Looks for the first expression_statement containing a string literal in the function/class body.
extract_jsdoc_from_lines ¶
Find the JSDoc block /* ... / immediately before decl_line.
Scans backwards from decl_line to find a closing / and then the matching /* opener.
extract_go_doc_from_lines ¶
Extract the // comment block immediately preceding a Go func declaration.
Consecutive // lines ending just before decl_line (allowing blank lines to break the block) form the doc comment.
extract_rust_doc_from_lines ¶
Extract /// doc comments immediately preceding a Rust item declaration.
Also handles //! module-level doc comments when decl_line is 0.
extract_python_docstring_regex ¶
Fallback: regex extraction of Python docstrings when tree-sitter is unavailable.
extractor ¶
Symbol extraction: tree-sitter primary path, regex fallback.
Produces a list of symbol dicts suitable for store.replace_file_symbols().
extract_symbols ¶
Extract symbols from source code.
Tries tree-sitter first. Falls back to regex if unavailable. Returns a list of dicts with keys: name, kind, line_start, line_end, signature, docstring
gitblame ¶
Git blame / log integration for per-symbol last-modified metadata.
Provides author name and ISO date for a line range in a file. Gracefully no-ops when git is unavailable or the file is not tracked.
blame_line ¶
Return (author, iso_date) for the given line in the file.
Returns ("", "") when git blame fails or git is not available.
annotate_symbols ¶
Add git_author and git_date to each symbol dict in-place.
When enabled=False or git is unavailable, leaves fields as empty strings.
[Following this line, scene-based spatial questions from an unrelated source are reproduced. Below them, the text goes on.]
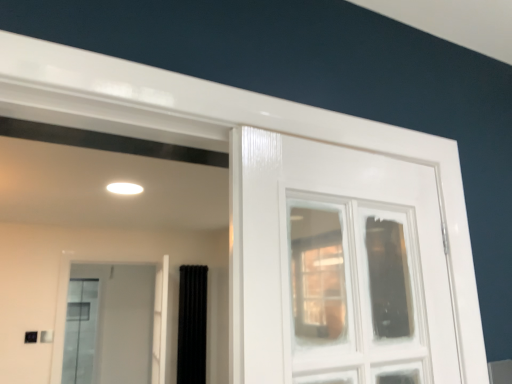
This screenshot has width=512, height=384. What do you see at coordinates (356, 292) in the screenshot?
I see `clear glass window at center` at bounding box center [356, 292].

Locate an element on the screen. This screenshot has width=512, height=384. clear glass screen door at upper left is located at coordinates (109, 324).

In order to click on black velvet curtain at center in this screenshot , I will do `click(192, 325)`.

Considering the points (206, 312) and (323, 257), which point is in front, point (206, 312) or point (323, 257)?

The point (323, 257) is in front.

Who is bigger, black velvet curtain at center or clear glass window at center?

With larger size is clear glass window at center.

From a real-world perspective, which object stands above the other?

clear glass window at center, from a real-world perspective.

Is black velvet curtain at center aimed at clear glass window at center?

Yes, black velvet curtain at center is aimed at clear glass window at center.

Would you say clear glass screen door at upper left is a long distance from black velvet curtain at center?

That's right, there is a large distance between clear glass screen door at upper left and black velvet curtain at center.

Between clear glass screen door at upper left and black velvet curtain at center, which one has more height?

clear glass screen door at upper left is taller.

Could you tell me if clear glass screen door at upper left is turned towards black velvet curtain at center?

No.

From a real-world perspective, which object rests below the other?

black velvet curtain at center.

From a real-world perspective, who is located lower, clear glass screen door at upper left or clear glass window at center?

clear glass screen door at upper left, from a real-world perspective.

Does point (98, 323) come behind point (368, 283)?

Yes, point (98, 323) is farther from viewer.

Consider the image. Who is smaller, clear glass screen door at upper left or clear glass window at center?

clear glass window at center.

Could you tell me if clear glass screen door at upper left is turned towards clear glass window at center?

Yes, clear glass screen door at upper left is facing clear glass window at center.

In terms of width, does clear glass window at center look wider or thinner when compared to clear glass screen door at upper left?

clear glass window at center is thinner than clear glass screen door at upper left.

Looking at this image, can you confirm if clear glass window at center is positioned to the right of clear glass screen door at upper left?

Yes.

Is point (389, 318) positioned after point (65, 373)?

No, it is not.

How different are the orientations of clear glass window at center and black velvet curtain at center in degrees?

90.2 degrees separate the facing orientations of clear glass window at center and black velvet curtain at center.

In the scene shown: From a real-world perspective, is clear glass window at center under black velvet curtain at center?

Incorrect, from a real-world perspective, clear glass window at center is higher than black velvet curtain at center.

Does clear glass window at center have a larger size compared to black velvet curtain at center?

Indeed, clear glass window at center has a larger size compared to black velvet curtain at center.

Which of these two, black velvet curtain at center or clear glass screen door at upper left, is thinner?

Thinner between the two is clear glass screen door at upper left.

From a real-world perspective, is black velvet curtain at center under clear glass screen door at upper left?

Yes.

Can you confirm if black velvet curtain at center is positioned to the right of clear glass screen door at upper left?

Correct, you'll find black velvet curtain at center to the right of clear glass screen door at upper left.

From the image's perspective, is black velvet curtain at center positioned above or below clear glass screen door at upper left?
Only fetches blame for the first line of each symbol to keep it fast.
hasher ¶
parser ¶
Tree-sitter parser pool.
Caches one parser instance per language to avoid repeated Language object construction overhead on large codebases.
Falls back gracefully when tree-sitter or a language grammar is not installed.
get_parser ¶
Return a cached tree-sitter Parser for the given language, or None.
Thread-safe. Returns None when tree-sitter or the grammar is unavailable.
parse_source ¶
Parse source code and return the tree-sitter Tree, or None.
available_languages ¶
Return language ids for which a tree-sitter grammar is installed.